What happens if we copy this object into another object
const obj = ajax
obj.x = null
obj.x //? null
ajax.x //? null
This won't work. obj
will be merely a reference to ajax
. Changing one will change the other respectively. That's the way objects work in JavaScript.
How about this?
const obj = Object.assign({}, ajax)
// or: const obj = {...ajax}
obj.x = null
obj.x //? null
ajax.x //? { x: 'Extensible', m: 'Markup', l: 'Language' }
Nice, we created an actual copy! Or did we...?
const obj = Object.assign({}, ajax)
obj.x.l = 'lang'
obj.x.l //? lang
ajax.x.l //? lang
Turns out Object.assign
as well as ES6 spread syntax are merely doing a shallow-copy!

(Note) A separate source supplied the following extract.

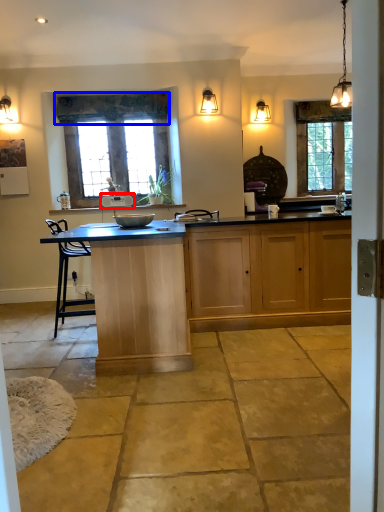
Question: Which object is closer to the camera taking this photo, appliance (highlighted by a red box) or curtain (highlighted by a blue box)?

Choices:
 (A) appliance
 (B) curtain

Answer: (B)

So how can we possibly copy the entire object, i.e. deep-copy?
A rather hackish solution you often see is the following
const obj = JSON.parse(JSON.stringify(ajax))
While this would work in our example, it would simply remove any methods on the object. It will also not work on maps and sets.
The sad truth is, JavaScript does not provide such functionality out of the box. You can either create your very own deep copy method or make use of existing solutions.
PS. In JavaScript arrays are objects, so everything we talked about also applies to arrays.